With a few exceptions, most of us know what we should and shouldn’t be eating. It’s not rocket science, but owing to laziness, cravings and other factors we eat poorly anyways. In order for food not to be “processed,” you must essentially go out to your garden and yank it from the ground and eat it as is. Frozen vegetables are processed, even that “healthy” whole wheat bread full of other good stuff like nuts and seeds is technically “processed.”

That is hardly what these researchers are speaking about, rather the group is talking about “ultra-processed” and they define those foods as:

Formulations of several ingredients which, besides salt, sugar, oils, and fats, include food substances not used in culinary preparations, in particular, flavors, colors, sweeteners, emulsifiers and other additives used to imitate sensorial qualities of unprocessed or minimally processed foods and their culinary preparations or to disguise undesirable qualities of the final product.

Too much sugar

Frozen meals, soft drinks, breakfast cereals all get this distinction along with thousands of other products found in a good-size supermarket. The researchers found 9,000 volunteers from across the United States in order to study their eating habits. The researchers found that “ultra-processed” foods accounted for a staggering 57.9% of the calorie intake of those participating which given its size was nationally representative.

Vegetables, eggs, milk, meat accounted for 29.6% of calorie intake. These items are largely considered minimally processed or unprocessed.

Cheeses, canned and preserved foods are processed foods but certainly don’t qualify as “ultra-processed” and they made up 9.4% of the diets studied. The remaining 2.9% was made up by culinary ingredients used in food preparation and included: salt, vinegar, sugar and cooking oils.
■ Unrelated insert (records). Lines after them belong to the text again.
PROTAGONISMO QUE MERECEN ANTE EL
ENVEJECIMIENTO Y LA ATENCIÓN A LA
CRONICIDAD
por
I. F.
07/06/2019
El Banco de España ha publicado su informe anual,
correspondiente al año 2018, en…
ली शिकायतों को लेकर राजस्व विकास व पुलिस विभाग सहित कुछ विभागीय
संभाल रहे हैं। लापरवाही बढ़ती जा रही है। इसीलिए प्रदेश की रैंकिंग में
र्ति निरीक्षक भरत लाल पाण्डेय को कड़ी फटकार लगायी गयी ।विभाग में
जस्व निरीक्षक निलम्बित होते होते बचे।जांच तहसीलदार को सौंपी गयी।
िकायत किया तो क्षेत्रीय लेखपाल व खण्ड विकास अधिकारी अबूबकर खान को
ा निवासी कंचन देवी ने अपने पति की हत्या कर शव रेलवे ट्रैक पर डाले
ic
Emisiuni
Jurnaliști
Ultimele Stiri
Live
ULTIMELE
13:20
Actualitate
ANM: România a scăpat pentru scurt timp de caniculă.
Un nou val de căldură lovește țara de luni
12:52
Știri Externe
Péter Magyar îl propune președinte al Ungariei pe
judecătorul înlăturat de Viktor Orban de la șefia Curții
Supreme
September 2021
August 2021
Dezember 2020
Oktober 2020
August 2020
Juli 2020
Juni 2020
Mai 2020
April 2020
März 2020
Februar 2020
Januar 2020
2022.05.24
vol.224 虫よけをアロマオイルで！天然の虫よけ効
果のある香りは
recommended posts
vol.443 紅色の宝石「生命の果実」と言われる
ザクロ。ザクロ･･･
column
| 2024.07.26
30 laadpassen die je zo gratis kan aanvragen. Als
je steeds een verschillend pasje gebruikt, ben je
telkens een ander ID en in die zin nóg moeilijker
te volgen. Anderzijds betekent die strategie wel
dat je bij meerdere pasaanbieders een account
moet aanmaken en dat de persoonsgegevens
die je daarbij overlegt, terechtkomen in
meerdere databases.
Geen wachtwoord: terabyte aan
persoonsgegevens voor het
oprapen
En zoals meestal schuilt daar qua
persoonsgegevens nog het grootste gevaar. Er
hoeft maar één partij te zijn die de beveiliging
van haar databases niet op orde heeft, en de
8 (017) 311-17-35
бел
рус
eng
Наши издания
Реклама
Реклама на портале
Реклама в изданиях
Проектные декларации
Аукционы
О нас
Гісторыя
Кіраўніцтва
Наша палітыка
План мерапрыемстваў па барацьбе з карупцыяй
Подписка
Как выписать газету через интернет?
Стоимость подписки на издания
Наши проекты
What was truly frightening in this study was the prevalence of sugar in ultra-processed foods. These foods accounted for 90% of the sugar intake for the 9,000 people involved in the study nationwide. What’s even more frightening is the fact that this is added sugar or sugar that isn’t naturally found in food. While the dietary guidelines of the federal government suggest that no more than 10% of your caloric intake should come from added sugars, the average participant in the study took in 2069.5 calories per day with 292.2 calories coming from added sugars. This amounts to around 14%, well over the U.S. dietary guidelines

“The risk of exceeding the recommended upper limit of 10 percent energy from added sugars was far higher when ultra-processed food consumption was high,” the researchers wrote in their findings.The study found that people were getting far to much sugar while failing to properly get the nutrients they need. These sugar-filled foods were replacing “more nutrient-dense foods” at an alarming rate while leaving consumers “simultaneously overfed and undernourished.”

No matter your personal feelings on former New York City mayor, Michael Bloomberg’s proposed ban on large-sized sodas, Mr. Bloomberg was well aware of the dangers these drinks pose. If you’re thirsty drink water. Admittedly, I need to heed this advice considerably more often and I did just open my first beer of the day rather than pouring myself a glass of water. That said, it is my birthday and I find I don’t cook particularly well when I’m completely sober.